I see, but it sounds like he's talking about a webhosting business server here. KDE/Gnome just isn't needed there- see here


----------



## ~Biker~ (Dec 7, 2005)

well i have 2 servers  yeah i know its a bit much but it will do.


----------



## jiml8 (Jul 3, 2005)

ashras99 said:


> ya, experts not using the graphical interface. But i am just telling about the difference.


The real difference is that Linux is a freely distributable Unix clone. Linux is no more graphical than Unix is. Strictly speaking, the Linux distros that are out there are GNU/Linux system, with Linux being the kernel only.

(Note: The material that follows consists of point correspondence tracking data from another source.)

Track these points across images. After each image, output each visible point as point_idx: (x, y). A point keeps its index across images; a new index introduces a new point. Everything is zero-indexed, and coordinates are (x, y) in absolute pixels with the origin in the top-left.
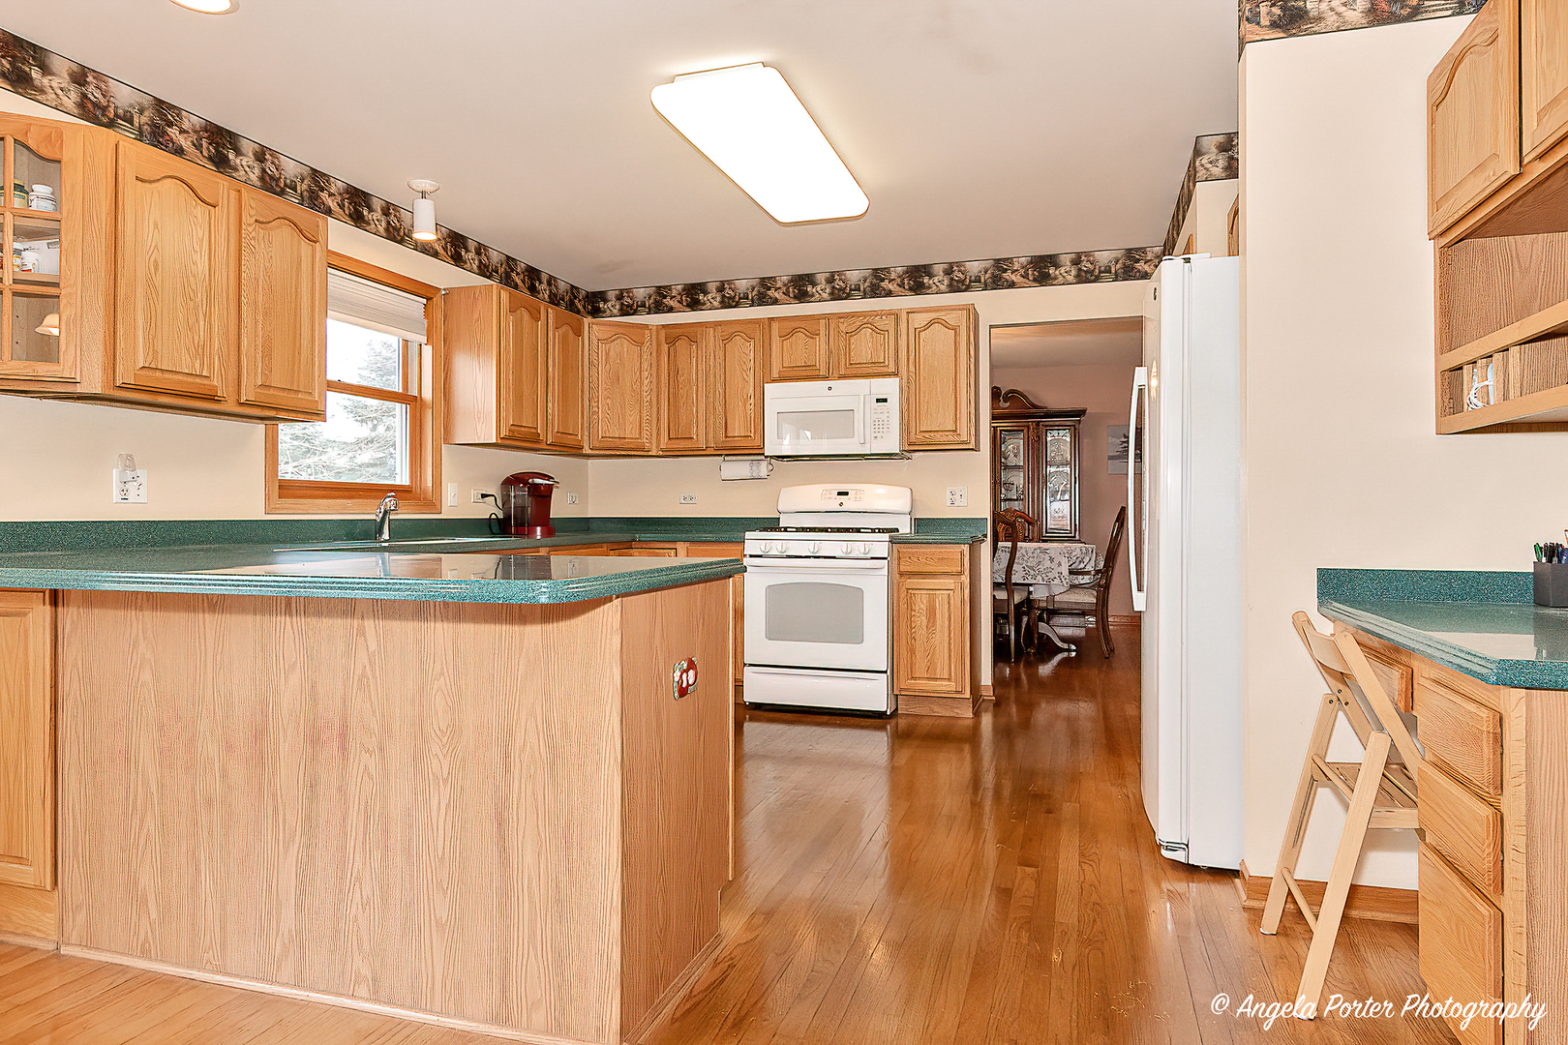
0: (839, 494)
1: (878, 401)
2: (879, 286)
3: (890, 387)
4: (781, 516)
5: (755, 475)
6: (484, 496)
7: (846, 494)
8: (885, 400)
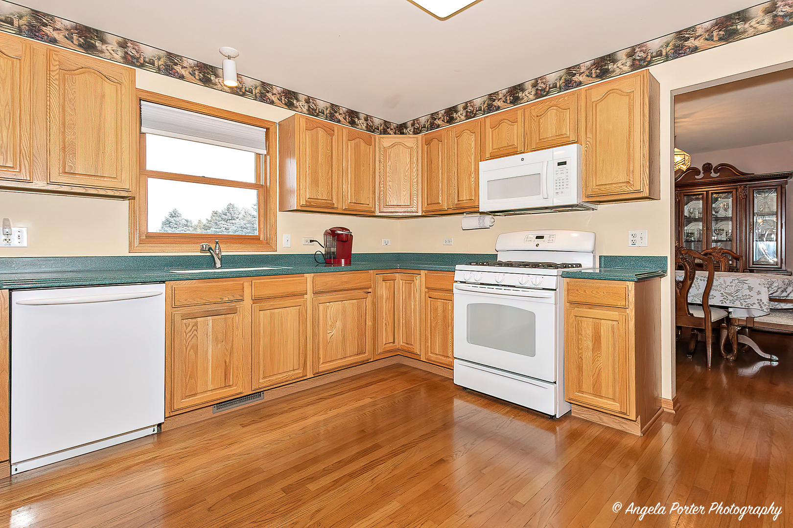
0: (538, 237)
1: (559, 164)
2: (571, 80)
3: (570, 153)
4: (498, 253)
5: (482, 226)
6: (311, 241)
7: (542, 237)
8: (565, 163)
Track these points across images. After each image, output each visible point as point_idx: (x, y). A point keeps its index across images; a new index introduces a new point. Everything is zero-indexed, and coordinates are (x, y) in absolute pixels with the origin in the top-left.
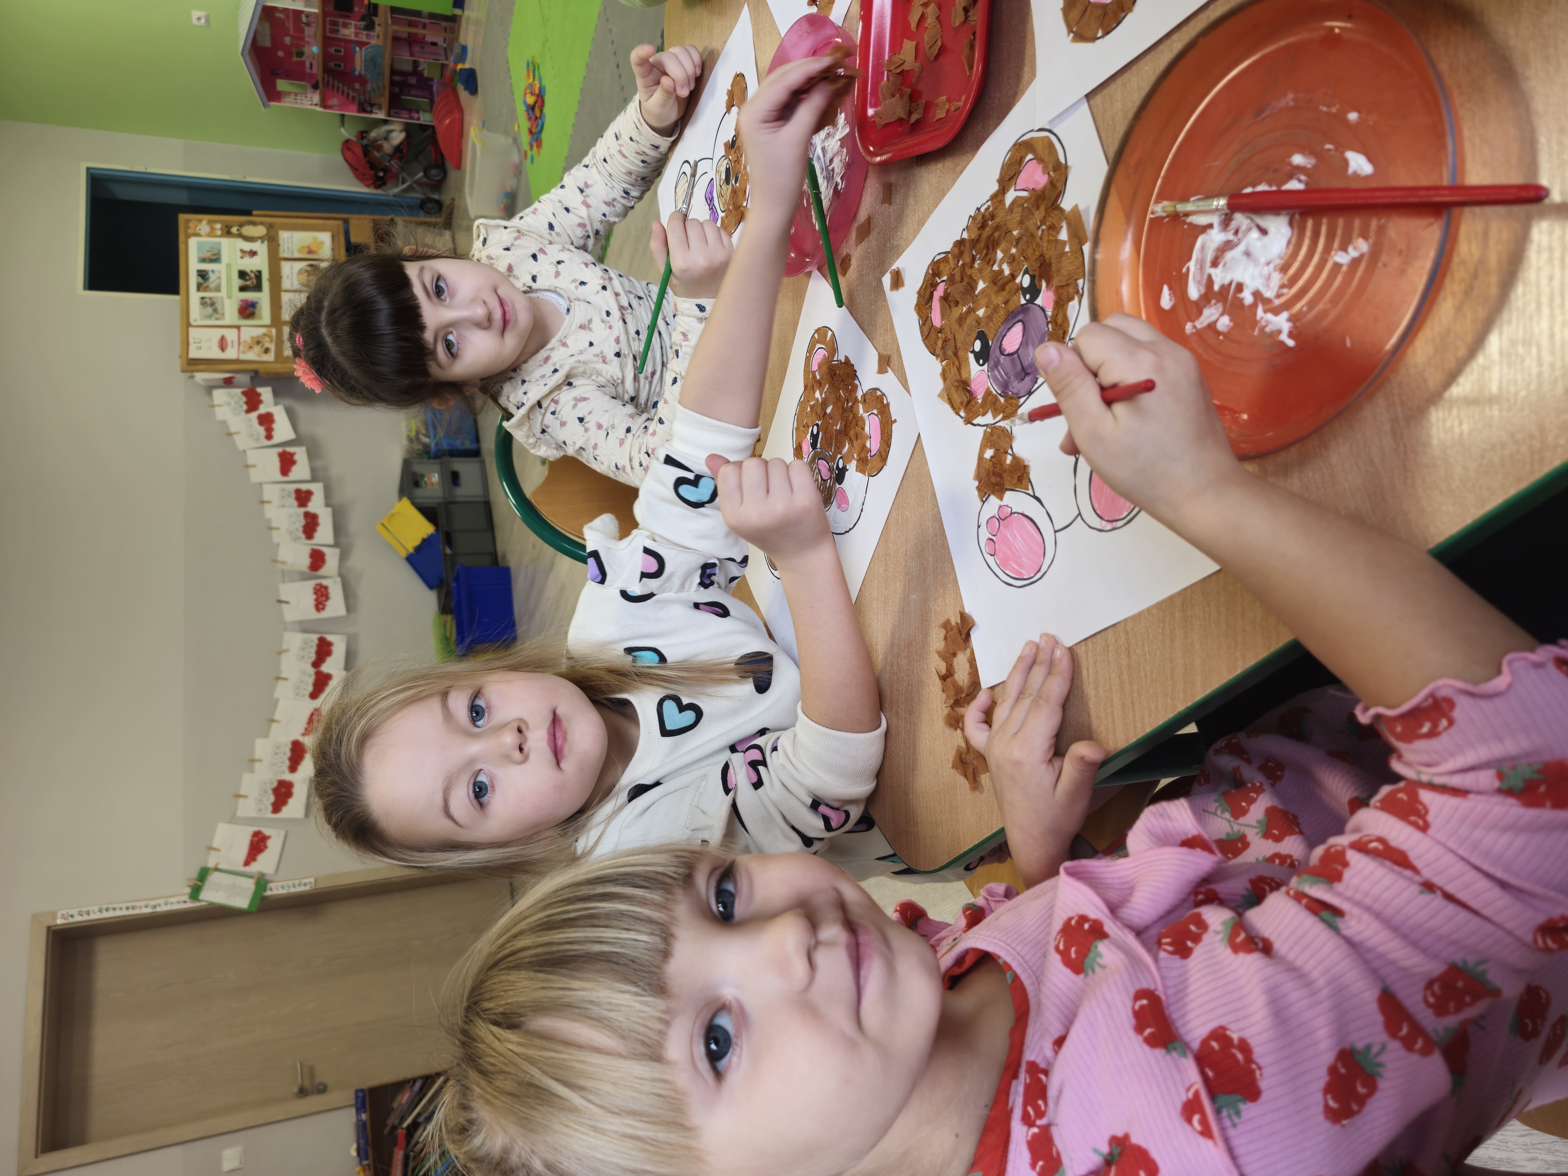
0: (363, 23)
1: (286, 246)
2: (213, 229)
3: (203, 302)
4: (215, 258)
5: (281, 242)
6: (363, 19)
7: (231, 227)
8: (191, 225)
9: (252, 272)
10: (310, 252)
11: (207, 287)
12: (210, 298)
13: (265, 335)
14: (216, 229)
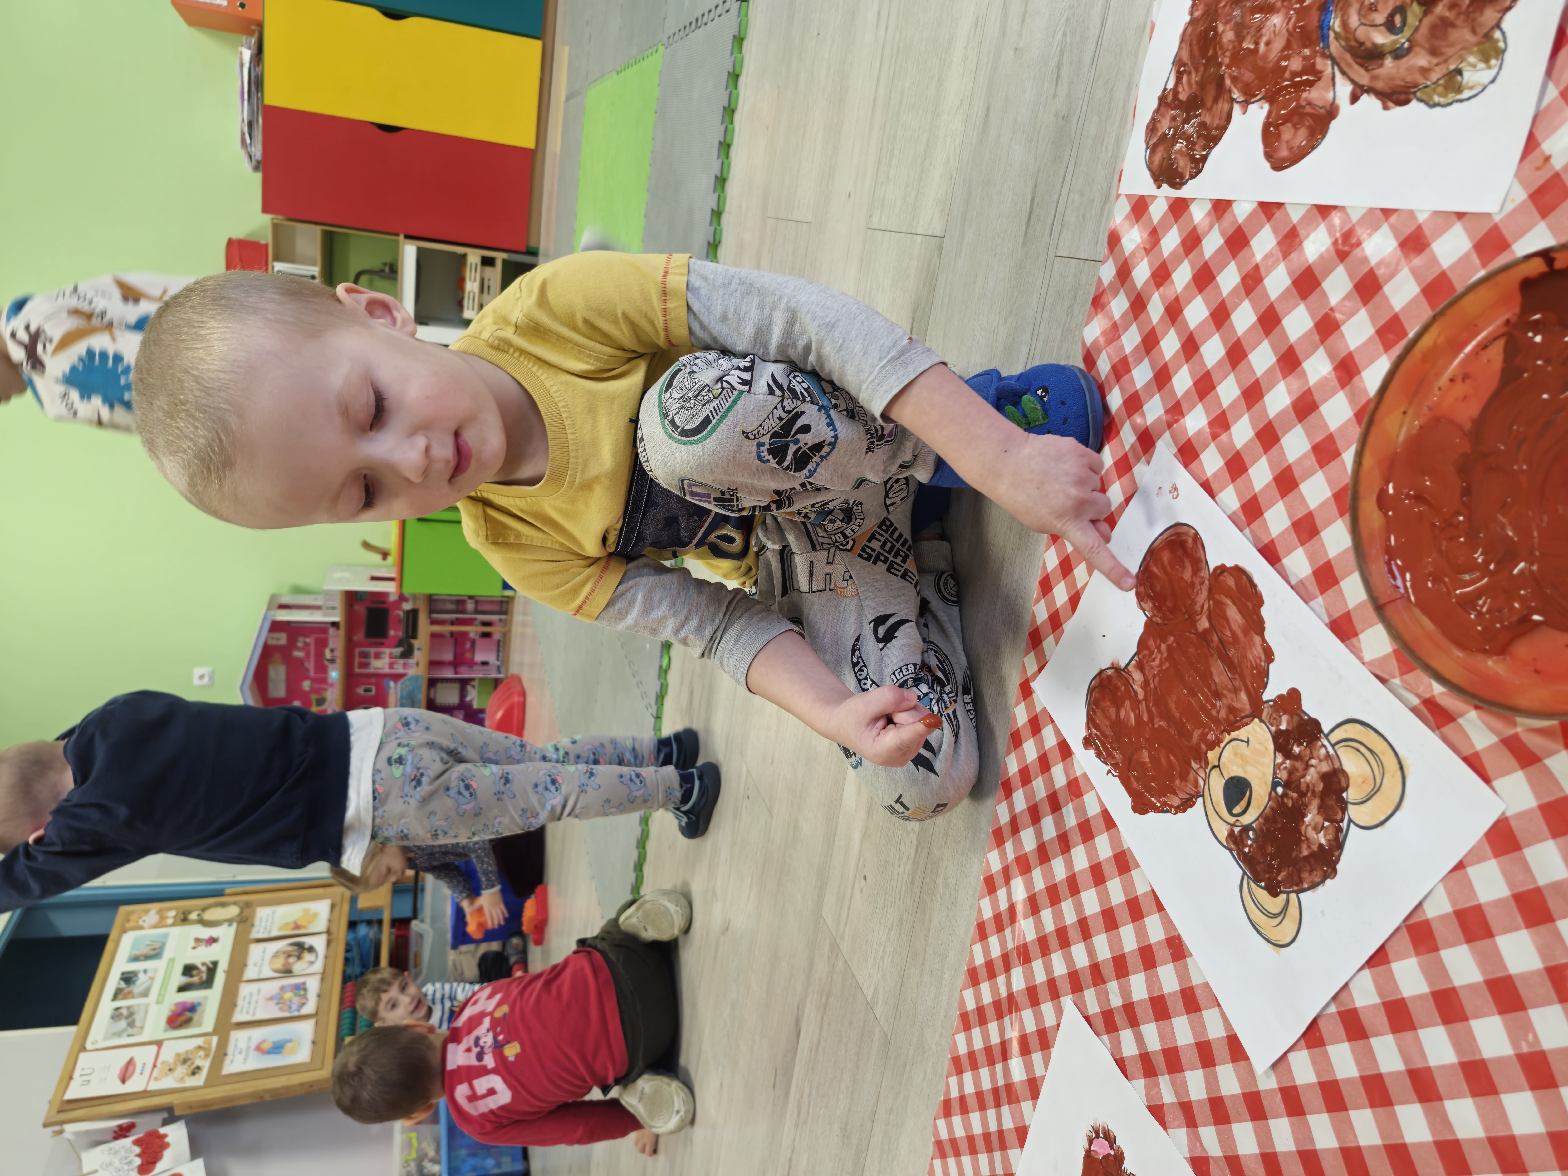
0: (398, 651)
1: (263, 924)
2: (162, 918)
3: (117, 1015)
4: (155, 954)
5: (257, 922)
6: (399, 644)
7: (190, 913)
8: (133, 917)
9: (204, 964)
10: (297, 927)
11: (130, 993)
12: (128, 1008)
13: (200, 1048)
14: (167, 918)
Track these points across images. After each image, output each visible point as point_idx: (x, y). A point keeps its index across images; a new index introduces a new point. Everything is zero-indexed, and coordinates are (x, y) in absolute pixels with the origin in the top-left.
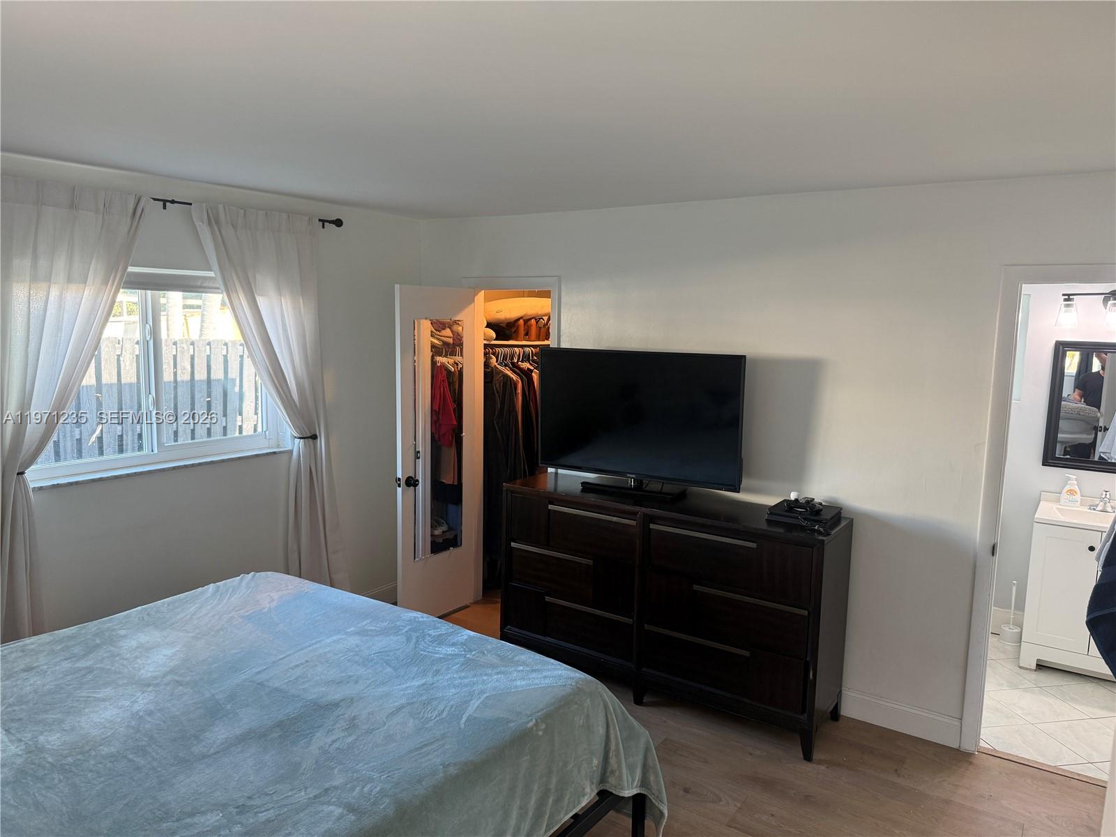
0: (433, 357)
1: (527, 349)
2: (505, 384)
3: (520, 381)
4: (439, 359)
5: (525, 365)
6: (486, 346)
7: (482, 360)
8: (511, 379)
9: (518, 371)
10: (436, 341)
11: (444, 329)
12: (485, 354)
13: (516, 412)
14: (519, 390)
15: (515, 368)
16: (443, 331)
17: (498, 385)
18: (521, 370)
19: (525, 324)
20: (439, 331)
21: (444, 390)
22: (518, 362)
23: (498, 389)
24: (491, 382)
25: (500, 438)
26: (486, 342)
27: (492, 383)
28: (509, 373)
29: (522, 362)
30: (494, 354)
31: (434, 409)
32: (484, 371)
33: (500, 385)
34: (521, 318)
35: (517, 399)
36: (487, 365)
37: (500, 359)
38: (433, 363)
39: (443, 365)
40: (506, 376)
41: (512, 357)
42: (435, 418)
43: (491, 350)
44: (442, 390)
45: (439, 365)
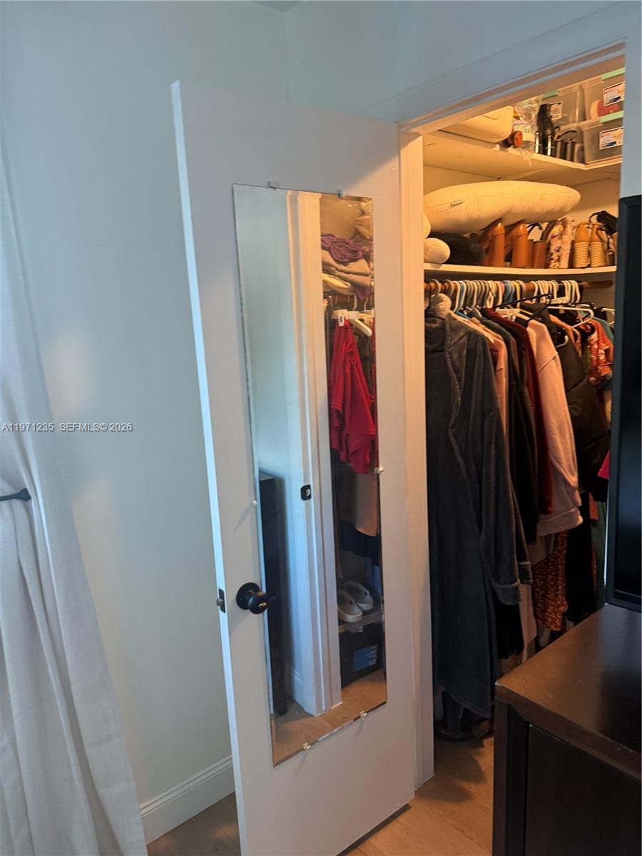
0: (329, 312)
1: (512, 284)
2: (471, 353)
3: (503, 343)
4: (343, 315)
5: (512, 313)
6: (429, 276)
7: (421, 306)
8: (484, 340)
9: (497, 325)
10: (338, 283)
11: (355, 260)
12: (428, 293)
13: (498, 409)
14: (503, 364)
15: (489, 317)
16: (351, 264)
17: (455, 356)
18: (504, 323)
19: (506, 234)
20: (345, 264)
21: (352, 369)
22: (495, 307)
23: (458, 364)
24: (441, 350)
25: (463, 467)
26: (429, 267)
27: (443, 351)
28: (480, 329)
29: (501, 307)
30: (445, 292)
31: (332, 407)
32: (426, 327)
33: (460, 356)
34: (499, 220)
35: (498, 381)
36: (430, 314)
37: (460, 302)
38: (331, 324)
39: (349, 324)
40: (472, 334)
41: (483, 297)
42: (336, 424)
43: (439, 284)
44: (348, 371)
45: (341, 324)
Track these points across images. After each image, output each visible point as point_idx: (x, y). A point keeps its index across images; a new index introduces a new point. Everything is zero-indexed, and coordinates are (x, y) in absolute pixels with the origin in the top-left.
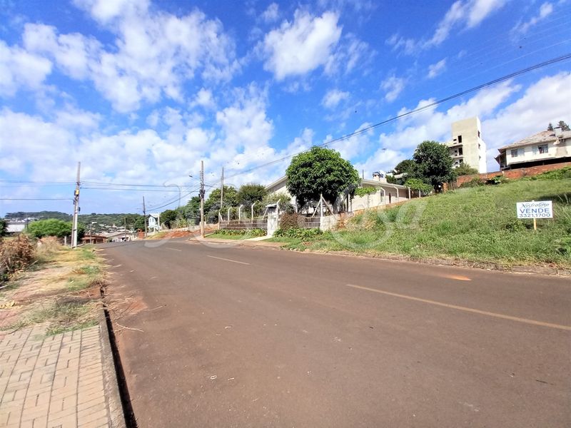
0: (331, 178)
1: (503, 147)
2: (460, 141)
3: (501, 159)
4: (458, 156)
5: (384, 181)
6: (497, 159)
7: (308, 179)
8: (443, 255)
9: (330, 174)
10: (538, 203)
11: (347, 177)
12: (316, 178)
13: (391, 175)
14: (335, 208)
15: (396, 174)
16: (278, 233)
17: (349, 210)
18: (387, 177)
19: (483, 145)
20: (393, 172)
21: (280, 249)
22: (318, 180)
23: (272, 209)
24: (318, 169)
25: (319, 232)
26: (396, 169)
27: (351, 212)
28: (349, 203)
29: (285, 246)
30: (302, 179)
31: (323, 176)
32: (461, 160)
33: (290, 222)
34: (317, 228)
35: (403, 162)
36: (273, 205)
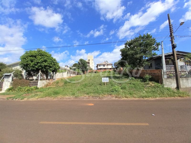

The graphical components are not part of Linux. X-Windows runs on all flavors of Unix, as does KDE and Gnome. An AT&T Unix or a Sun Unix or Berkeley Unix (BSD) can be just as graphical as a Linux-based system.

None of the flavors of Unix are, per se, graphical. All are command line based, and the graphical shells placed on top of Unix all work via command lines that are embedded in them.


----------



## gib88 (Aug 18, 2005)

Thanks everyone,

Now suppose I went with Windows Standard Edition. I think this would be a lot easier for me to start out with since I know very little about Linux but a lot (relatively) about Windows. I might learn Linux on the side while I had Windows up and running, and when I feel comfortable with Linux, I could do a switch. In the meantime, however, what would be the best DBMS to go with if I was using Standard Edition? I'm thinking MySQL.


----------



## brendandonhu (Jul 8, 2002)

We can't answer that without knowing what DMBS your customers want. If they're looking for Windows hosting they may need Access.


----------



## gib88 (Aug 18, 2005)

brendandonhu said:


> We can't answer that without knowing what DMBS your customers want. If they're looking for Windows hosting they may need Access.


My experience with hosting companies is that they usually supply you with a specific DBMS. I've never really encountered any who asked me "What kind of DBMS do you want to use?" It's usually "We have MySQL" or "We have Oracle" or something like that. Of course, I could always install all possible DBMS that my system can handle. Is this feasible?


----------



## brendandonhu (Jul 8, 2002)

Do you know how to secure and administrate all those databases?


----------



## gib88 (Aug 18, 2005)

brendandonhu said:


> Do you know how to secure and administrate all those databases?


Haven't the foggiest clue.


----------



## brendandonhu (Jul 8, 2002)

Then you probably should not run them on a webhosting business server.


----------